The 2021 IIHF World Junior Championship will begin in Edmonton, Alberta on Christmas Day and run to January 5, 2021. It will be the first bubble WJC ever played, and we can only hope it is the only bubble tournament to ever be played.

All tournament games, practices and preliminary tune-up matches will be held in Rogers Place, and the same practice facility used by the NHL for the Stanley Cup Playoffs. The exhibition games run from December 20 to December 23.

All players will arrive by charter flight or by bus into Canada. Players will be tested for Coronavirus before they leave their current location, and upon arrival. The expectations is that daily testing will occur as was done for the NHL playoffs.

No fans will be in attendance for any games.

Ten teams are participating in the event this year, and there will be no relegation, since the lower tier events which produce the teams that get promoted up a level have all been cancelled.

The usual group structure will see Canada lead Group A and play against Finland, Switzerland, Slovakia and Germany.

Russia, Sweden, USA, Czech Republic and Austria make up the tougher-looking Group B.

Both groups will play in Edmonton, but they will only play the round robin within their group, and the usual crossover structure will pit the top four in each group against a team from the other group in the quarterfinals. The IIHF now uses a re-seeding formula for the semifinals, not a bracket system.

The gold medals will be awarded on January 5, 2021.

Players born in 2001 or earlier are eligible, so anyone already 20 is too old. The Maple Leafs should be sending a large group of players to Edmonton, from several countries.

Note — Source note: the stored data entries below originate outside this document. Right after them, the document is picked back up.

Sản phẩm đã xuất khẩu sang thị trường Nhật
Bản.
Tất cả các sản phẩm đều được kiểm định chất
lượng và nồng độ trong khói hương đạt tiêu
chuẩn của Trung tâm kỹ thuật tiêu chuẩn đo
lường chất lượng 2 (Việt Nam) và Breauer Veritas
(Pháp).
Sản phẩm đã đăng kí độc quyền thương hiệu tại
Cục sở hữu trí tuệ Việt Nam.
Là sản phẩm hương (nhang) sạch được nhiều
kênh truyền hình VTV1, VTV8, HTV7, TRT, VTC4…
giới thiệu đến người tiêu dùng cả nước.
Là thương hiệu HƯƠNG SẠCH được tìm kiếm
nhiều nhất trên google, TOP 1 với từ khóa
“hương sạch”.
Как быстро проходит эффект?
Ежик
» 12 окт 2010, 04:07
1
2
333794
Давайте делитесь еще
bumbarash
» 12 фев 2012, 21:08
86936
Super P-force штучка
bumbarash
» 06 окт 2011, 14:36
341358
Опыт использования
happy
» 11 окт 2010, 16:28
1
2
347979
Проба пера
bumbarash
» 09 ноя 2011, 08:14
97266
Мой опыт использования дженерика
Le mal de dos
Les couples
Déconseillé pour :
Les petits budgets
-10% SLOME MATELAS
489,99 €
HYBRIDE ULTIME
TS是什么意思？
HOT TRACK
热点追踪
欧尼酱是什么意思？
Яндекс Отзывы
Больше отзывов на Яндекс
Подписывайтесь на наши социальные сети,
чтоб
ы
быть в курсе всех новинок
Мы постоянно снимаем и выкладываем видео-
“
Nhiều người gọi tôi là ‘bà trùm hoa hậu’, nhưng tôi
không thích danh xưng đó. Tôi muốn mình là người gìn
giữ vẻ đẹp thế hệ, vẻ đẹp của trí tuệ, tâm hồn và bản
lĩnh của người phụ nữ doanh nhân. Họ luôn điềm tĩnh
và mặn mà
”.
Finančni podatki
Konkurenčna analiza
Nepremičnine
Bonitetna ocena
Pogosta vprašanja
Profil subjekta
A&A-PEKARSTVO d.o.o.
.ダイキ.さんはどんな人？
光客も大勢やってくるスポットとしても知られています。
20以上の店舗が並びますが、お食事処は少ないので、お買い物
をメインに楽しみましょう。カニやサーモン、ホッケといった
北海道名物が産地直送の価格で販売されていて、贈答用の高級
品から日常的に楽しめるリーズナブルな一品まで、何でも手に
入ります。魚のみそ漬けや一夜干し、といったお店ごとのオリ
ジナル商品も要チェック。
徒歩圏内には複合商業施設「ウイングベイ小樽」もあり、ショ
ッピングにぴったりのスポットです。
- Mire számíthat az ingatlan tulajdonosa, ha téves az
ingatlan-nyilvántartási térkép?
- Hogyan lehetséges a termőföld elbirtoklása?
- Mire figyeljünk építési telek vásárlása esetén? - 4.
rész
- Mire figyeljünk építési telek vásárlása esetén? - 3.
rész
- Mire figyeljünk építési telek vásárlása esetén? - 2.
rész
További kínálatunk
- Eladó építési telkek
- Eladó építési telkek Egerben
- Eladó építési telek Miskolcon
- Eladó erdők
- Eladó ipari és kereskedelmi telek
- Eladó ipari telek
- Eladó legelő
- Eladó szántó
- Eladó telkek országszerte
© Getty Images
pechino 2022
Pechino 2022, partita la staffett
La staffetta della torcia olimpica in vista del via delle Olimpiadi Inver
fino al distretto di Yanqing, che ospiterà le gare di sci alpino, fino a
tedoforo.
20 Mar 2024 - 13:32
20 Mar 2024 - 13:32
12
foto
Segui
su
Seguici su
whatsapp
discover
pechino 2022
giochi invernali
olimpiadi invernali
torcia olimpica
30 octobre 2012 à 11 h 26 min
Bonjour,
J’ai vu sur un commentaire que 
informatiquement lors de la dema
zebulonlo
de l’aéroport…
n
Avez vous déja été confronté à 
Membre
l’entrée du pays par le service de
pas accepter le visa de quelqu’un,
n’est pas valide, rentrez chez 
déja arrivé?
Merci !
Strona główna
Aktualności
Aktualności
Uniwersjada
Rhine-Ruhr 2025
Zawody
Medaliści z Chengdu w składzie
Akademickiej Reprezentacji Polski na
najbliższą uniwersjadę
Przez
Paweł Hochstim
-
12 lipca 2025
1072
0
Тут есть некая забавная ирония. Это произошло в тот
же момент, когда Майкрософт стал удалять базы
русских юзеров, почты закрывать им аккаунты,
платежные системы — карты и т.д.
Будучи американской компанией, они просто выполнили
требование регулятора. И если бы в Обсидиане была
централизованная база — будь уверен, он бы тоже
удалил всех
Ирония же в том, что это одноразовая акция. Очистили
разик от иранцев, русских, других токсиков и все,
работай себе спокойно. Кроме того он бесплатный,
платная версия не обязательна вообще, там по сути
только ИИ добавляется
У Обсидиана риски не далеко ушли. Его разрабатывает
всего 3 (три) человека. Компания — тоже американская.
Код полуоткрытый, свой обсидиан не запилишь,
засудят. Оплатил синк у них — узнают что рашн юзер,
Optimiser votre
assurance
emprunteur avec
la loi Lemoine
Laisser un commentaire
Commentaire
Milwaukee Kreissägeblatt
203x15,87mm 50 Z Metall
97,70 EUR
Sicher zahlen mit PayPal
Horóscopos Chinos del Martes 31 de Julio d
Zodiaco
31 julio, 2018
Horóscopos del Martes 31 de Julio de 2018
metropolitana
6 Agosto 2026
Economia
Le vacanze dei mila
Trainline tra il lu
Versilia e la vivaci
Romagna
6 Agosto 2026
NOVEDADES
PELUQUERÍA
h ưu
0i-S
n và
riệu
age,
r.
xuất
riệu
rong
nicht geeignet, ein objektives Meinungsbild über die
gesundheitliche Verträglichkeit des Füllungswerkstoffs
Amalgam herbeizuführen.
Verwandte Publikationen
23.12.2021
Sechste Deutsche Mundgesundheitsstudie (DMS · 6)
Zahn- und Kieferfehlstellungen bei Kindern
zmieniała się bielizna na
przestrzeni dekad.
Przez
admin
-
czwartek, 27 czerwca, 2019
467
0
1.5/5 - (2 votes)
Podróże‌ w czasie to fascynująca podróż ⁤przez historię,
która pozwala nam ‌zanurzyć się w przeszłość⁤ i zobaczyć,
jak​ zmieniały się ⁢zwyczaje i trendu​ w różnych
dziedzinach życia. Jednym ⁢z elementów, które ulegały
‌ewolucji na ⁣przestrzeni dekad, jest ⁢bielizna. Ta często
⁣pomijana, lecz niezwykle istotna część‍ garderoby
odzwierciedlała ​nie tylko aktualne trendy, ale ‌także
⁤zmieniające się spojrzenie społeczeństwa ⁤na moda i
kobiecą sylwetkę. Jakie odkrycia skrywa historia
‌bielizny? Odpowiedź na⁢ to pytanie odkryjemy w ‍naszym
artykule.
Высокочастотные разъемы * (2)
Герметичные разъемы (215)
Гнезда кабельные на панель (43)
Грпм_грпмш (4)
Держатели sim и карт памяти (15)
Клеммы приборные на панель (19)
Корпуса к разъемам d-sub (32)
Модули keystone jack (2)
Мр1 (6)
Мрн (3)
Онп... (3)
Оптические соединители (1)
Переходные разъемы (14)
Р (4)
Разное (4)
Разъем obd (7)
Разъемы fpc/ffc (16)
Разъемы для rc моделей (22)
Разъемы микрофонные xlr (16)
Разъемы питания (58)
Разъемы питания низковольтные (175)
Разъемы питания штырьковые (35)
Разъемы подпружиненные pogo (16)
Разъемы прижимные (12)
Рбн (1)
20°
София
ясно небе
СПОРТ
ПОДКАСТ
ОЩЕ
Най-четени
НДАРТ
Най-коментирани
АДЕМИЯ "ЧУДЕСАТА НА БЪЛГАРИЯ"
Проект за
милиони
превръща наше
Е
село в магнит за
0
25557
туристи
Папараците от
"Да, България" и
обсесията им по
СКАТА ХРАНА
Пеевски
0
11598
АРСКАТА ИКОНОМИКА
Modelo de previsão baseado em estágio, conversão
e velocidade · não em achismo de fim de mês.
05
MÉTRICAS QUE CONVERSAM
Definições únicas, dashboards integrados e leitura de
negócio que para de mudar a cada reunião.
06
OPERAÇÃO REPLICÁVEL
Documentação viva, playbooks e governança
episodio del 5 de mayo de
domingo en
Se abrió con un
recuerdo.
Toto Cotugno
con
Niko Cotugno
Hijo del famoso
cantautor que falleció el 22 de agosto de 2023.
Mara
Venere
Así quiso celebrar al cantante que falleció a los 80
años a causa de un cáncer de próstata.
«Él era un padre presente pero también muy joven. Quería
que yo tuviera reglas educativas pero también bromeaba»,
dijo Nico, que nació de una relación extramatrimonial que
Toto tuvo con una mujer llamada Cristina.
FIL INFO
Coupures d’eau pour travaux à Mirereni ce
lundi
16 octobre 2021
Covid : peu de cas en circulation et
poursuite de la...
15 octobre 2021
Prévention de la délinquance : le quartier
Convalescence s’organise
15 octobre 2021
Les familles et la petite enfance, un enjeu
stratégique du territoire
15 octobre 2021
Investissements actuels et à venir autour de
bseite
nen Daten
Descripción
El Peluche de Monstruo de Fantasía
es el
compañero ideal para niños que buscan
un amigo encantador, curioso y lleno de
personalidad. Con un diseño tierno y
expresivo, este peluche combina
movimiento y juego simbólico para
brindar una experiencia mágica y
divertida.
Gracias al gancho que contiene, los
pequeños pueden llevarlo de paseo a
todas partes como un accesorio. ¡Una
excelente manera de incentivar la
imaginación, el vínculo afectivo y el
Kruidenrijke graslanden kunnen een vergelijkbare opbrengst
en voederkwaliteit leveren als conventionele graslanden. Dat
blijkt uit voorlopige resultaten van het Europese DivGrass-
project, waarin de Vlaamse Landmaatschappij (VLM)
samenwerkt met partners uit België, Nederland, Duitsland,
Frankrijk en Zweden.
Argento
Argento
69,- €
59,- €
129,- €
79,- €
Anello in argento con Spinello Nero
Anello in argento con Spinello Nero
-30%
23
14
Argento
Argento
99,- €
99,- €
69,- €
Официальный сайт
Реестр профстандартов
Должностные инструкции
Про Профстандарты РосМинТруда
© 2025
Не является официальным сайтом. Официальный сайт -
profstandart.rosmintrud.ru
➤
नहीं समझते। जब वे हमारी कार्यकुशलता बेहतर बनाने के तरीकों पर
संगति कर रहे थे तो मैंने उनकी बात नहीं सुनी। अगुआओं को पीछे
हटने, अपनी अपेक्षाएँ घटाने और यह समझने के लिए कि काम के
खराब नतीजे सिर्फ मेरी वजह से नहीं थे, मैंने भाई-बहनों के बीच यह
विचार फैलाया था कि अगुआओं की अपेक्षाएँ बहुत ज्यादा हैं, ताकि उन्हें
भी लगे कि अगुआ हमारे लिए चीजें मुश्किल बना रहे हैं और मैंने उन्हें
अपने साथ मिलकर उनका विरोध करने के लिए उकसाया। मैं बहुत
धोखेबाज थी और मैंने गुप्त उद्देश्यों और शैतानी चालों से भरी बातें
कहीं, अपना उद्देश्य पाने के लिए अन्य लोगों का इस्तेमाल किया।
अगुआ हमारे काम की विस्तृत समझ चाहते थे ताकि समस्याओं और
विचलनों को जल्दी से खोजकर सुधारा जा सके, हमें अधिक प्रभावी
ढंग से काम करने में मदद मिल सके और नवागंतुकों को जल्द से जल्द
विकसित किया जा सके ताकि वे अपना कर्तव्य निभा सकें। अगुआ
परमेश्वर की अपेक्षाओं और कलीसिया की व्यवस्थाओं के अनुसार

Nick Robertson, not at the USA selection camp, but an obvious choice for the team, should be free to play. No other US prospects are potential picks for the team.

No Canadians in the Leafs system will be on the roster.

There are several Finns  who are a lock or are at least possible on the team: Mikko Kokkonen, Topi Niemelä and Roni Hirvonen will all be considered. Axel Rindell is too old and Veeti Miettienen and Kalle Loponen have played in some international tournaments on the U20 team, but aren’t likely to be chosen.

The Leafs have no eligible Swedish prospects.

Two Russians are expected to make the team, led by Rodion Amirov. Mikhail Abramov has made a case to be considered when he hadn’t seen national team consideration in a couple of years spent in Canada. He did play in the Sochi Cup in Russia in the summer for the National Junior Team.

The Leafs have no eligible prospects from any other countries participating.

Important games for Leafs fans include Russia vs USA on Christmas Day at 7:30 p.m. Alberta time. Finland plays Canada on New Year’s Eve at 4 p.m. Alberta Time and Sweden plays USA the same night at 7:30 p.m.

The Quarterfinals are on January 2, the semifinals on January 5, and the two medal games are on January 5.